A negatividade nunca é agradável. Estão me ferindo muito e me fazendo repensar minha caminhada. O que posso afirmar com toda certeza é que essas pessoas não entenderam a mensagem do Cristo. Nós ainda estamos falando de tolerância quando deveríamos falar de respeito.

 As críticas vem principalmente de onde?

O preconceito é de ambas as partes. No entanto preciso afirmar como pastor negro e que já sofreu preconceito por ser preto e recasado diversas vezes que o preconceito contra as religiões de matizes africanas são as que mais sofrem.

O Cristo que veio da Europa e dos Estados Unidos pelos missionários era branco. A religião europeia e americana eram as únicas que religavam. Do lado dos pretos, índios e outros, só os perdidos. A teologia que veio para o Brasil em sua grande maioria é racista e de segregação.

O senhor entende que tem uma missão para combater o preconceito e a intolerância?

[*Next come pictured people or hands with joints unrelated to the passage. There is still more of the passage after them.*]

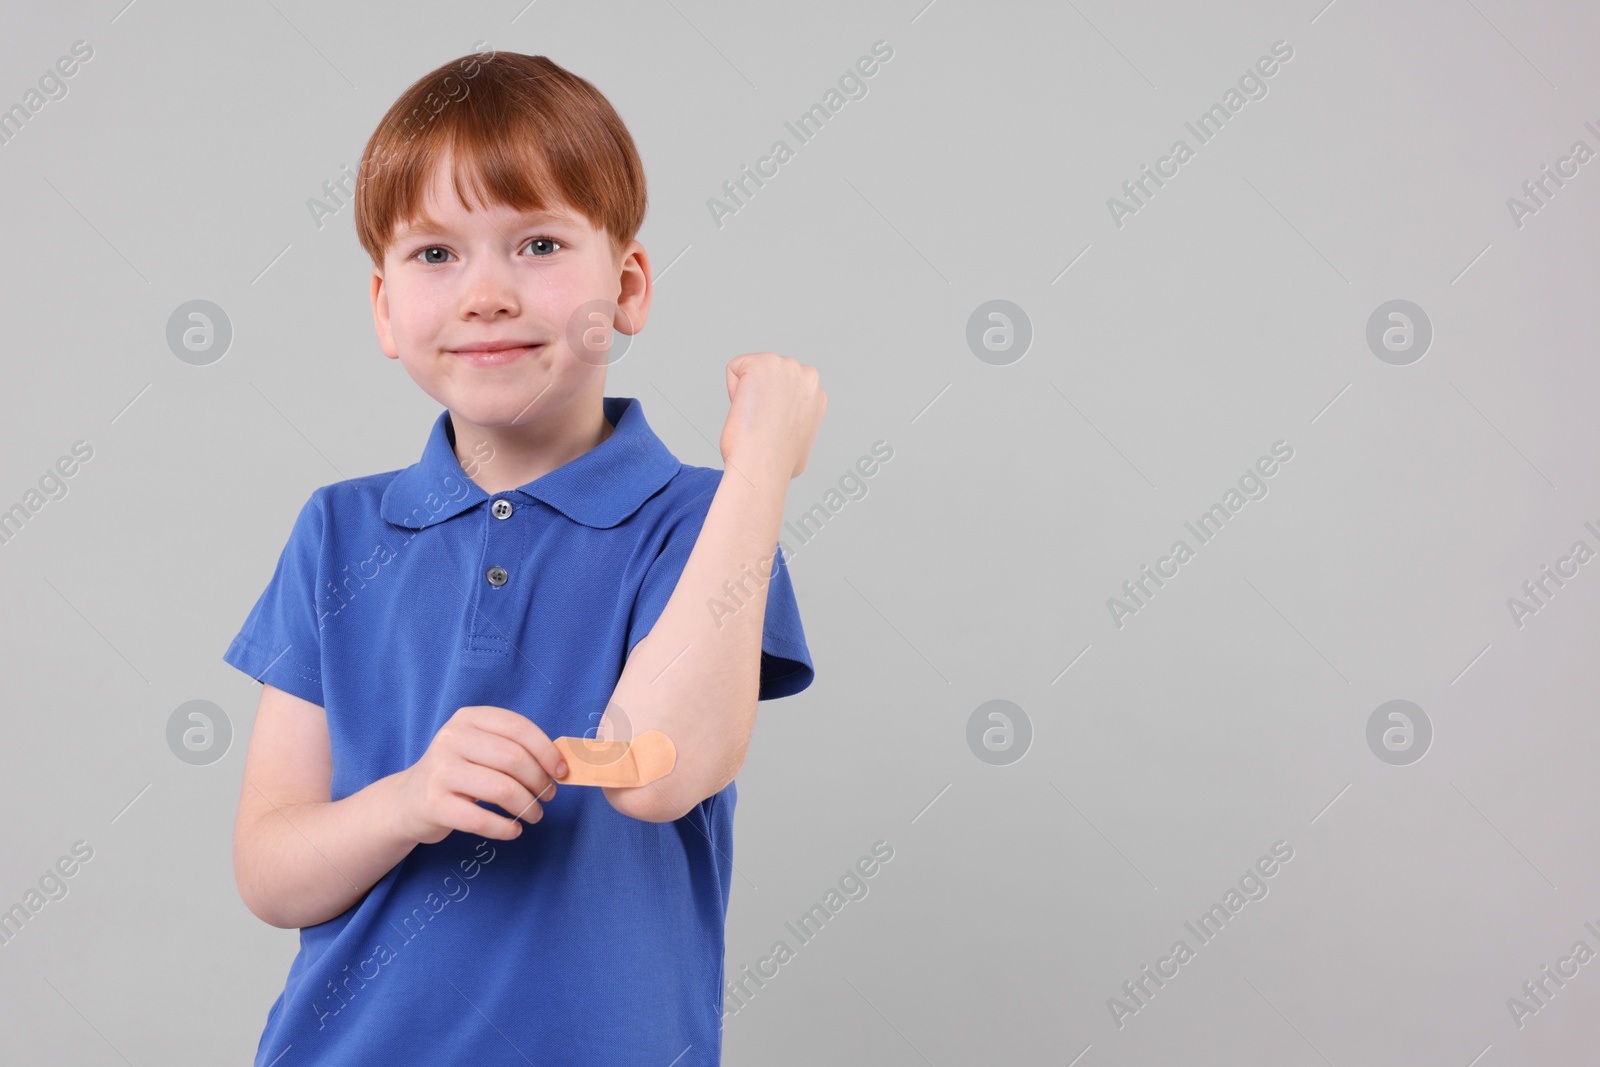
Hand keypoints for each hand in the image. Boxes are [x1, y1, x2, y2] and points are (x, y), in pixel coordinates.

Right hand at [392, 706, 568, 843]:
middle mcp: (451, 739)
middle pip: (513, 758)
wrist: (408, 800)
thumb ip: (515, 749)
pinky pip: (481, 819)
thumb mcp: (481, 748)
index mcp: (469, 718)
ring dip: (527, 806)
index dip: (547, 751)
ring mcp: (439, 770)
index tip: (561, 772)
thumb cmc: (459, 773)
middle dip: (539, 781)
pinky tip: (513, 830)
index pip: (518, 728)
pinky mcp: (433, 803)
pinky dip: (505, 828)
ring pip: (501, 789)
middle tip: (547, 797)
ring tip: (534, 815)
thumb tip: (561, 765)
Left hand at [720, 352, 826, 479]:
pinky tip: (744, 407)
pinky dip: (733, 389)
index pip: (785, 387)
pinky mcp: (761, 363)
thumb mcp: (801, 445)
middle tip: (761, 422)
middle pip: (770, 375)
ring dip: (747, 392)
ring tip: (754, 417)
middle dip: (761, 395)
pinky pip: (735, 369)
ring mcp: (785, 366)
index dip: (772, 407)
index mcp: (816, 395)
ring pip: (752, 371)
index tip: (771, 425)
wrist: (764, 463)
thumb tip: (786, 437)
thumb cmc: (778, 463)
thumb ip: (797, 428)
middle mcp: (806, 376)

Essa luta pela igualdade não é minha e nem é recente. Desde os anos 1960, Martin Luther King já trazia o discurso pela igualdade de classes e pela tolerância, dedicando sua vida a esta causa.

 O senhor tem recebido apoio?

Claro! Domingo quando eu cheguei no culto da Soul, a igreja toda ficou de pé, aplaudiu e disse que eu não fui lá sozinho, que estão todos comigo. A melhor parte é saber que a Igreja Batista Soul não está sozinha nessa mensagem da grande irmandade e que podemos sim fazer um Brasil melhor. Tem muita gente do bem.

Tenho grandes amigos verdadeiro de outras confissões e até amigos que não acreditam em Deus e, eventualmente, são dessas pessoas que me chegam as melhores respostas, orações, gestos solidários.

 Há muito preconceito dentro das próprias igrejas?

Muito! Infelizmente algumas pessoas ainda pensam que Deus é uma exclusividade delas, eu não acredito nisso. Eu acredito numa fé que comunica com outras confessionalidades. Eu prego isso, eu vivo isso, eu estou pela justiça.

Precisamos aprender que cada ser humano é um, que o Pai é nosso, e que o Pai tem muitos filhos, diferentes, com pecados diferentes e que não podemos julgar nosso irmão por seu pecado ser diferente do meu.

A diferença é o que mais nos aproxima da Trindade , que é a família de Deus. Podemos dialogar com todos.

 Qual o caminho para vivermos melhor em sociedade independentemente de credo, cor e opções diferentes?

Respeito, consciência cidadã, amor, amor e amor. O amor é o melhor caminho.